WHAT YOU HAVE TO DO: Type out each record word for word. Pictures stay out.

EXERCISE INPUTS:
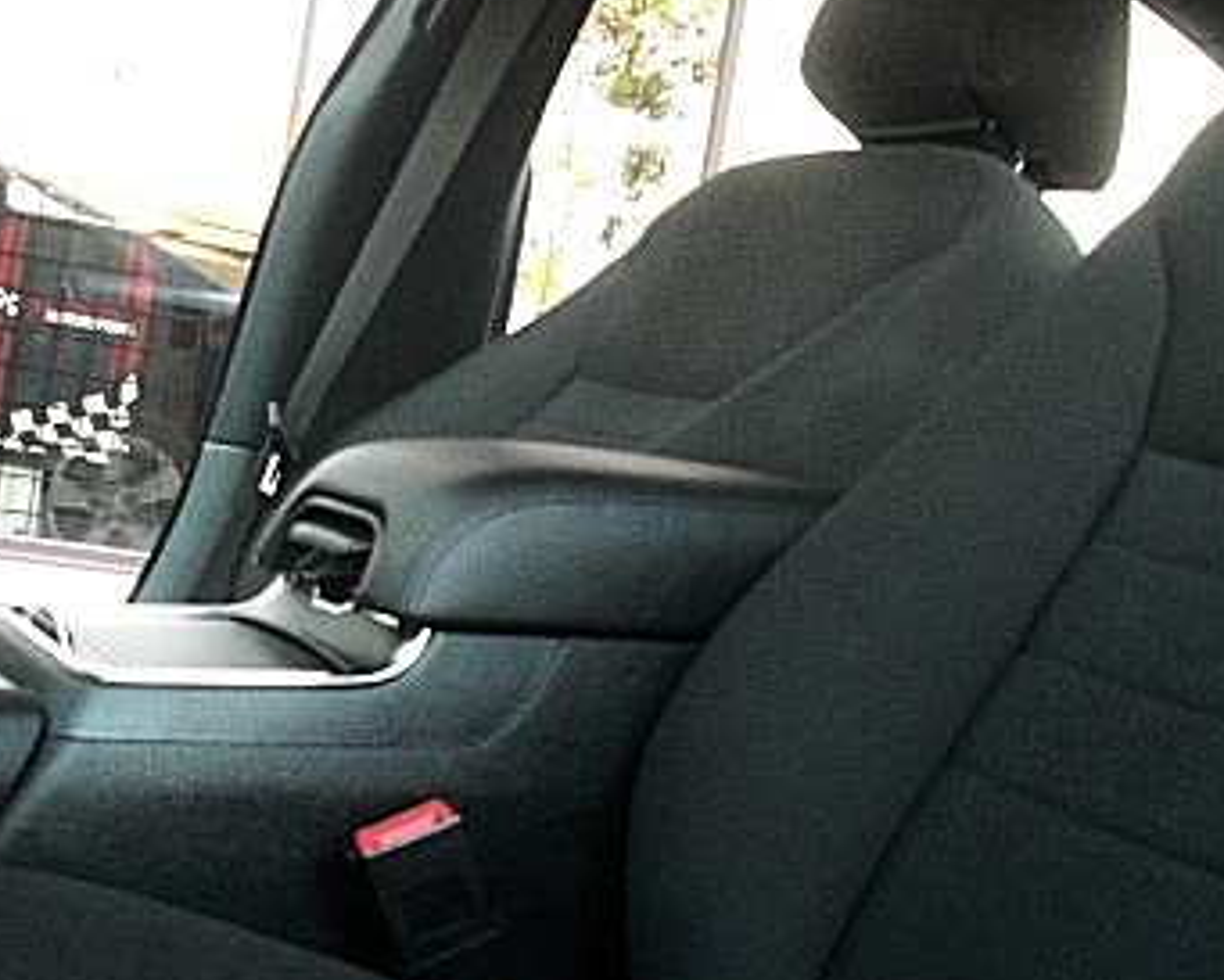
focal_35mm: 66
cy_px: 574
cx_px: 574
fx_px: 2392
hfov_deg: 28.7
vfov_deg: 23.1
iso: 400
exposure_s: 1/80
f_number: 2.8
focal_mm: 6.3
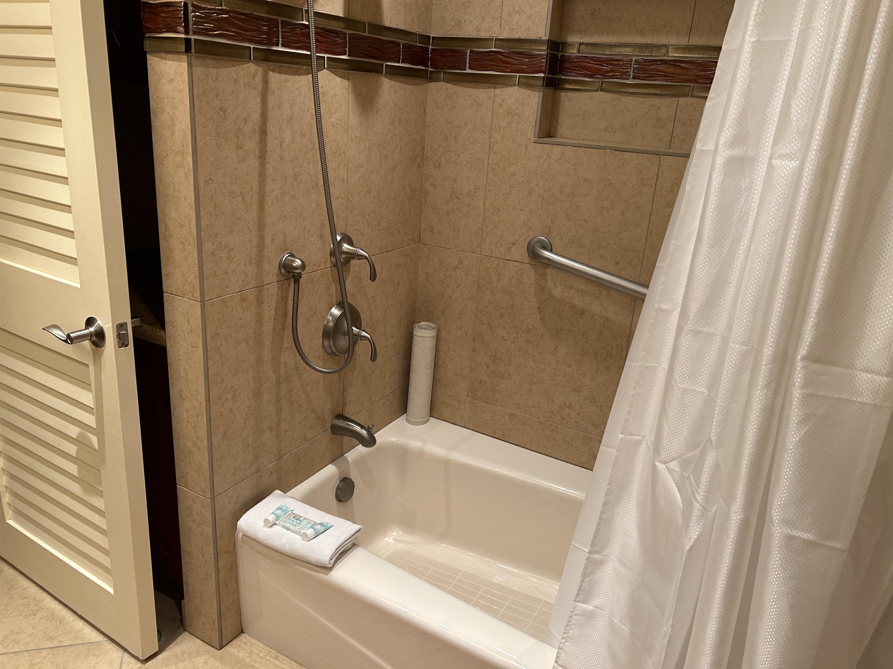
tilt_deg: -20.8
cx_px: 446
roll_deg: -3.7
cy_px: 334
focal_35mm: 26
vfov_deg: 53.1
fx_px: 671
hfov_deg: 67.3
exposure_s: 1/60
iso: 100
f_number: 1.5
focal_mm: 5.7
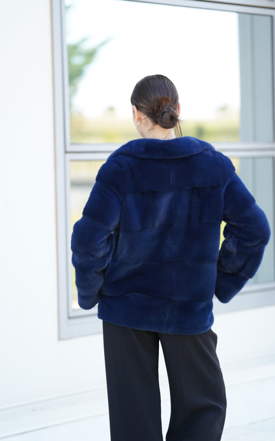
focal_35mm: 137
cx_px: 141
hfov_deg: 9.6
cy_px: 221
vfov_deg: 15.3
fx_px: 1643
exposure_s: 1/250
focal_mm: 134
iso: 200
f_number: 2.8
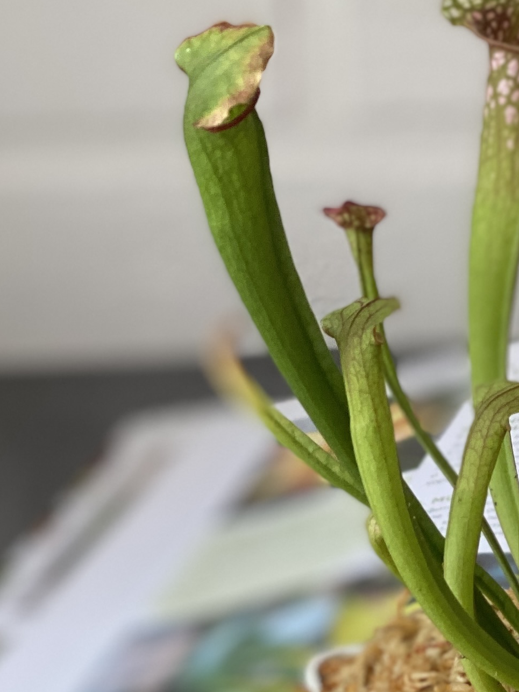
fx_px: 3257
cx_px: 639
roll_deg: -2.5
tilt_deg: -26.3
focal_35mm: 163
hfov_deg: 9.0
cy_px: 570
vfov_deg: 12.1
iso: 50
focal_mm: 6
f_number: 2
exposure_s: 1/122
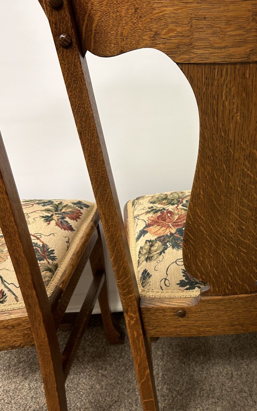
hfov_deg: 30.1
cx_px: 224
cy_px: 195
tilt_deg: -25.4
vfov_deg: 48.2
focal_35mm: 41
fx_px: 459
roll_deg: +3.4
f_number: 1.5
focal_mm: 5.7
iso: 100
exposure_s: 1/40
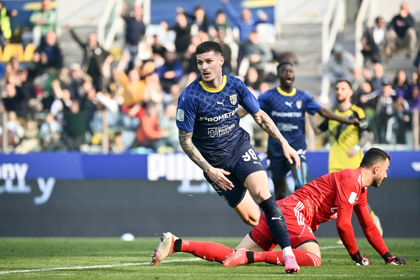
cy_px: 140
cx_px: 210
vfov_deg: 5.5
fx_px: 2916
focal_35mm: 250
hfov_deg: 8.2
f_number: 4
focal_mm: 250
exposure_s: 1/2500
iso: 640
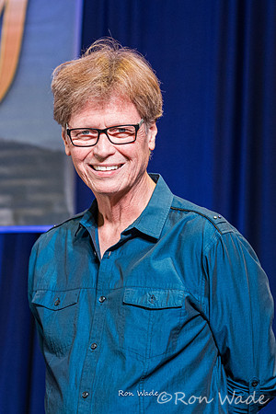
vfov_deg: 19.5
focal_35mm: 105
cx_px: 202
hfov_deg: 13.0
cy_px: 207
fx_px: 1207
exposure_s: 1/160
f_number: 4
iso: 3200
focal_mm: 70
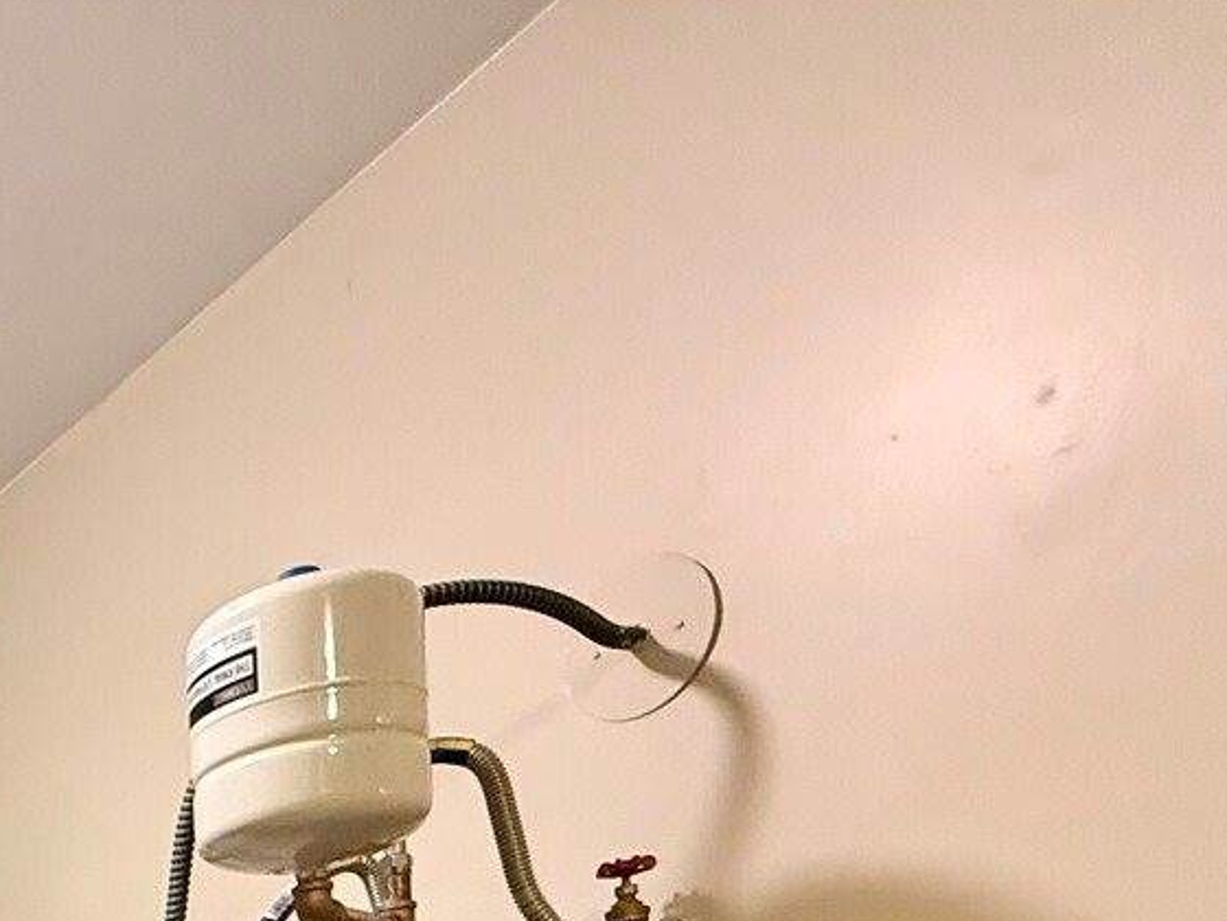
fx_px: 1418
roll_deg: +2.5
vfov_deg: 27.5
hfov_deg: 33.7
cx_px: -372
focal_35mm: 40
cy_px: 1300
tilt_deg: -3.1
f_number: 2.2
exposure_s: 1/60
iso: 400
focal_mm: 2.22
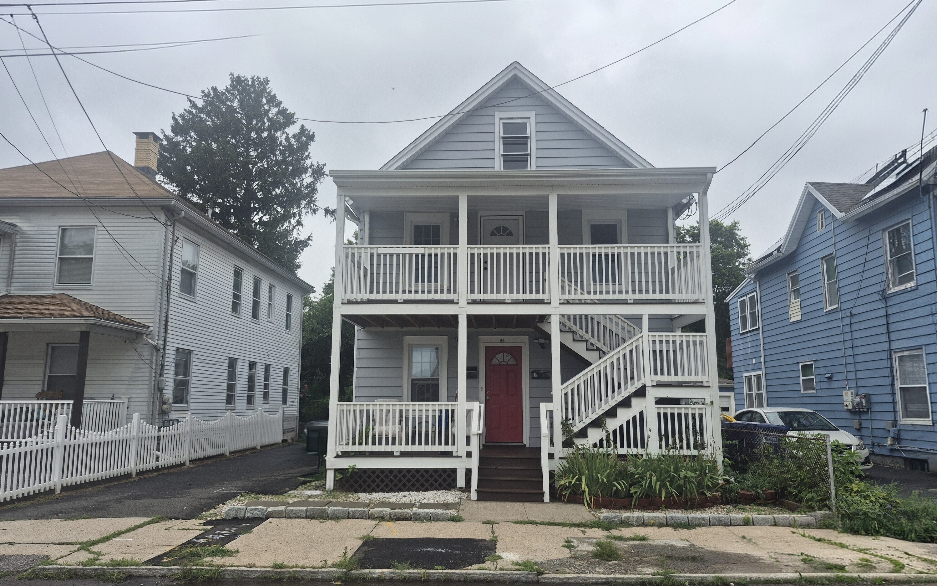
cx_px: 475
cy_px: 297
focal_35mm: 25
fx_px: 638
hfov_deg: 72.5
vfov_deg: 49.3
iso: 25
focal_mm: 5.4
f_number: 1.8
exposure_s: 1/1032
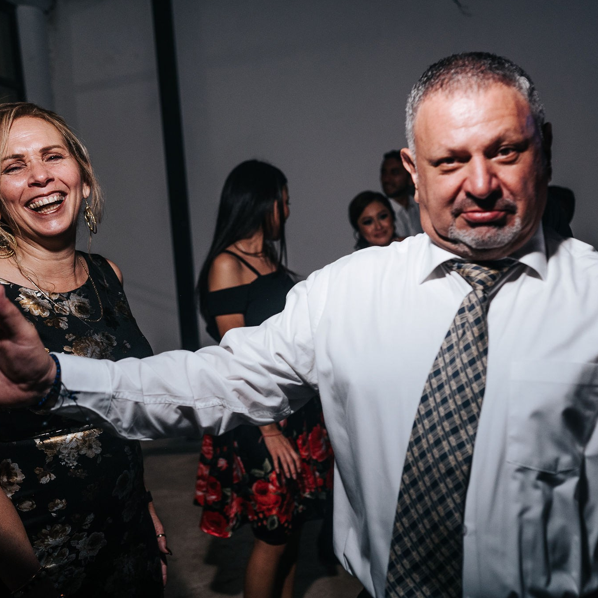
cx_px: 362
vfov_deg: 37.6
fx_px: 880
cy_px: 299
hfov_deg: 37.4
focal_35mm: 45
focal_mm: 35
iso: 800
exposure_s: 1/200
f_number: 3.2
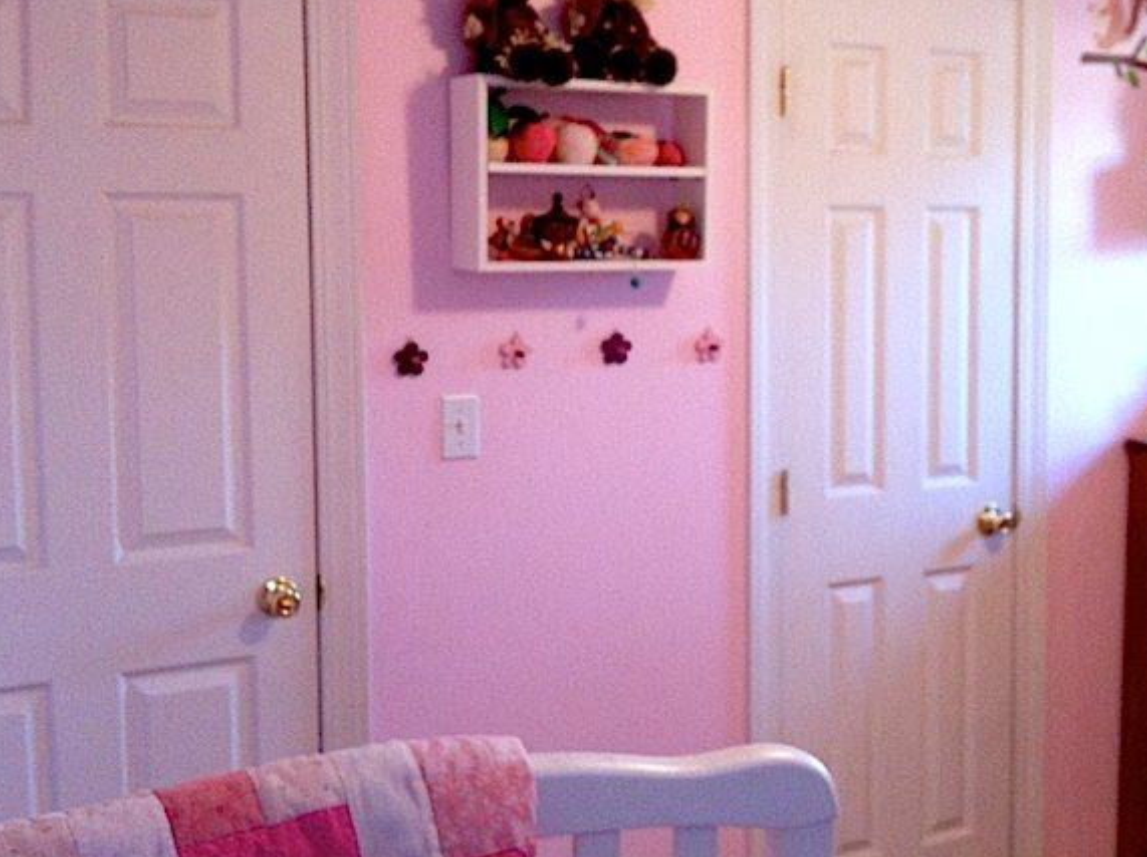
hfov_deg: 38.9
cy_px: 369
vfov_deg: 29.6
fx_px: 1622
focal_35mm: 49
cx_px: 631
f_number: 2.8
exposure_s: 1/15
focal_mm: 3.85
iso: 160
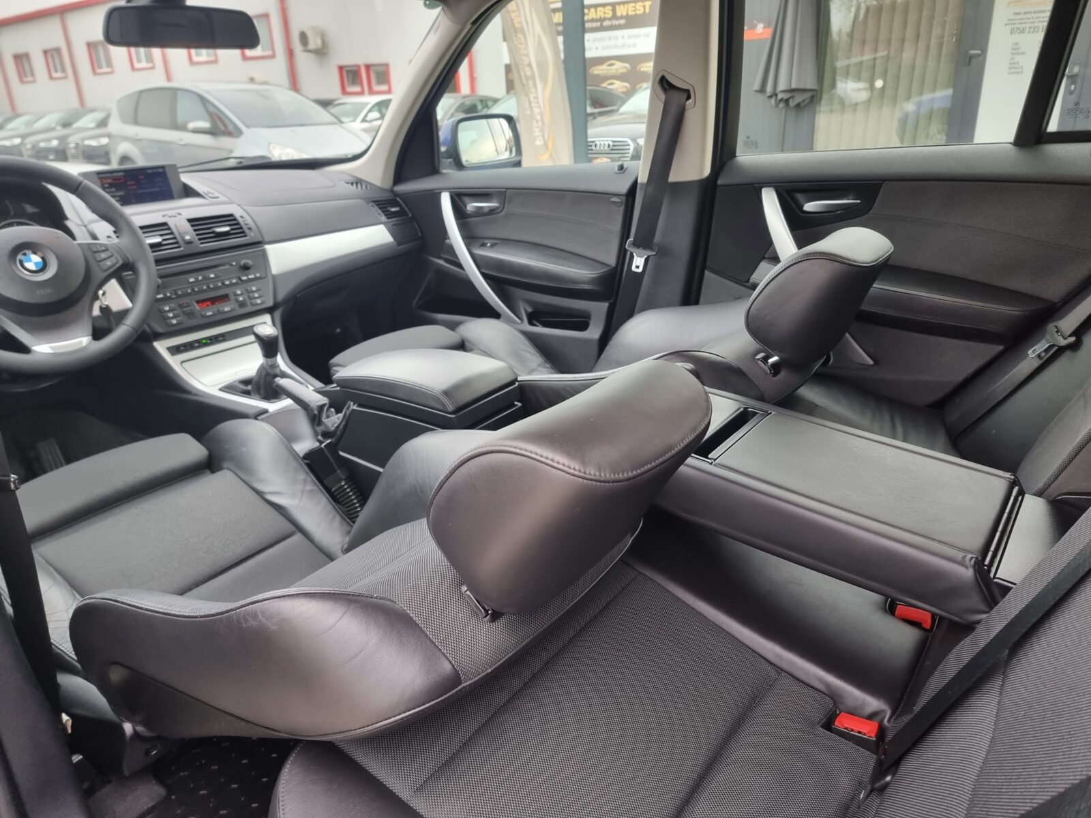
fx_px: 756
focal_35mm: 24
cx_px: 546
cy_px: 409
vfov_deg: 56.8
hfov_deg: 71.6
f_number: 1.8
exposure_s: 1/100
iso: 125
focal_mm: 6.7
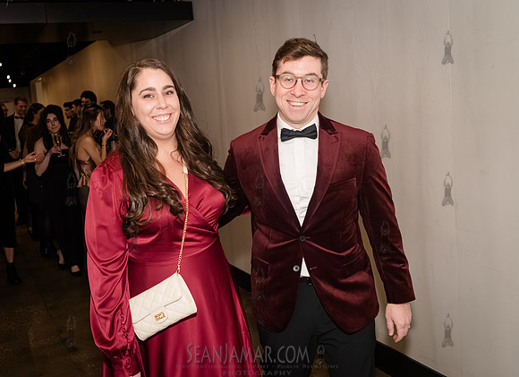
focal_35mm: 39
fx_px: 574
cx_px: 224
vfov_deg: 36.3
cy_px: 180
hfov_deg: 48.5
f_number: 5
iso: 8000
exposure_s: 1/400
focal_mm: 35
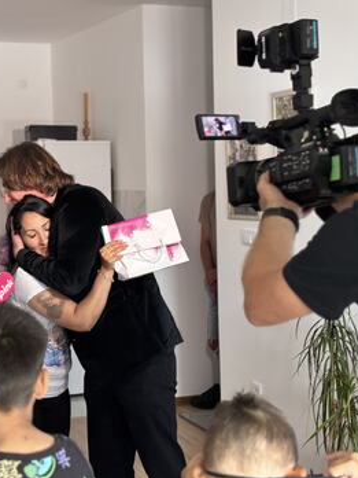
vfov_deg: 27.8
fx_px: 965
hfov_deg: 20.8
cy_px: 240
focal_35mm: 70
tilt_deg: -4.3
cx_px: 82
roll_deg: +2.7
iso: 200
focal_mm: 5.96
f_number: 1.6
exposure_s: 1/40
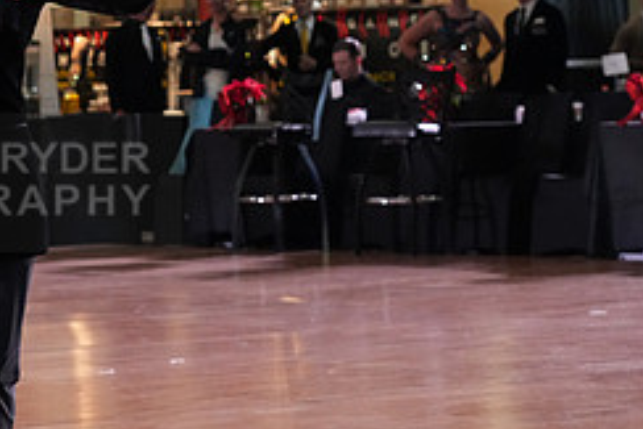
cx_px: -105
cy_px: 183
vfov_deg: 6.9
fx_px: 3574
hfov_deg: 10.1
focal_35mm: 200
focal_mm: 84
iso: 5000
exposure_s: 1/320
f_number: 5.6
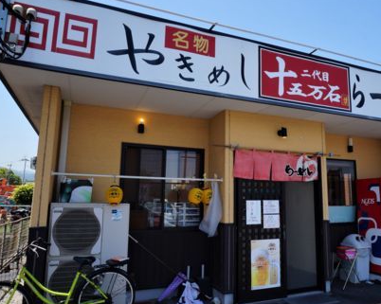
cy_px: 152
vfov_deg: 51.5
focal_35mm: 28
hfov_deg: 61.8
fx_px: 316
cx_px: 225
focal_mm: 16
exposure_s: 1/100
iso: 200
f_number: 16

COMPLETED TASK:
focal_35mm: 66
cy_px: 574
cx_px: 574
fx_px: 2392
hfov_deg: 28.7
vfov_deg: 23.1
iso: 400
exposure_s: 1/80
f_number: 2.8
focal_mm: 6.3
tilt_deg: -20.8
cx_px: 446
roll_deg: -3.7
cy_px: 334
focal_35mm: 26
vfov_deg: 53.1
fx_px: 671
hfov_deg: 67.3
exposure_s: 1/60
iso: 100
f_number: 1.5
focal_mm: 5.7
focal_35mm: 137
cx_px: 141
hfov_deg: 9.6
cy_px: 221
vfov_deg: 15.3
fx_px: 1643
exposure_s: 1/250
focal_mm: 134
iso: 200
f_number: 2.8
fx_px: 3257
cx_px: 639
roll_deg: -2.5
tilt_deg: -26.3
focal_35mm: 163
hfov_deg: 9.0
cy_px: 570
vfov_deg: 12.1
iso: 50
focal_mm: 6
f_number: 2
exposure_s: 1/122
hfov_deg: 30.1
cx_px: 224
cy_px: 195
tilt_deg: -25.4
vfov_deg: 48.2
focal_35mm: 41
fx_px: 459
roll_deg: +3.4
f_number: 1.5
focal_mm: 5.7
iso: 100
exposure_s: 1/40
cy_px: 140
cx_px: 210
vfov_deg: 5.5
fx_px: 2916
focal_35mm: 250
hfov_deg: 8.2
f_number: 4
focal_mm: 250
exposure_s: 1/2500
iso: 640
vfov_deg: 19.5
focal_35mm: 105
cx_px: 202
hfov_deg: 13.0
cy_px: 207
fx_px: 1207
exposure_s: 1/160
f_number: 4
iso: 3200
focal_mm: 70
fx_px: 1418
roll_deg: +2.5
vfov_deg: 27.5
hfov_deg: 33.7
cx_px: -372
focal_35mm: 40
cy_px: 1300
tilt_deg: -3.1
f_number: 2.2
exposure_s: 1/60
iso: 400
focal_mm: 2.22
cx_px: 475
cy_px: 297
focal_35mm: 25
fx_px: 638
hfov_deg: 72.5
vfov_deg: 49.3
iso: 25
focal_mm: 5.4
f_number: 1.8
exposure_s: 1/1032
cx_px: 362
vfov_deg: 37.6
fx_px: 880
cy_px: 299
hfov_deg: 37.4
focal_35mm: 45
focal_mm: 35
iso: 800
exposure_s: 1/200
f_number: 3.2
hfov_deg: 38.9
cy_px: 369
vfov_deg: 29.6
fx_px: 1622
focal_35mm: 49
cx_px: 631
f_number: 2.8
exposure_s: 1/15
focal_mm: 3.85
iso: 160
fx_px: 756
focal_35mm: 24
cx_px: 546
cy_px: 409
vfov_deg: 56.8
hfov_deg: 71.6
f_number: 1.8
exposure_s: 1/100
iso: 125
focal_mm: 6.7
focal_35mm: 39
fx_px: 574
cx_px: 224
vfov_deg: 36.3
cy_px: 180
hfov_deg: 48.5
f_number: 5
iso: 8000
exposure_s: 1/400
focal_mm: 35
vfov_deg: 27.8
fx_px: 965
hfov_deg: 20.8
cy_px: 240
focal_35mm: 70
tilt_deg: -4.3
cx_px: 82
roll_deg: +2.7
iso: 200
focal_mm: 5.96
f_number: 1.6
exposure_s: 1/40
cx_px: -105
cy_px: 183
vfov_deg: 6.9
fx_px: 3574
hfov_deg: 10.1
focal_35mm: 200
focal_mm: 84
iso: 5000
exposure_s: 1/320
f_number: 5.6
cy_px: 152
vfov_deg: 51.5
focal_35mm: 28
hfov_deg: 61.8
fx_px: 316
cx_px: 225
focal_mm: 16
exposure_s: 1/100
iso: 200
f_number: 16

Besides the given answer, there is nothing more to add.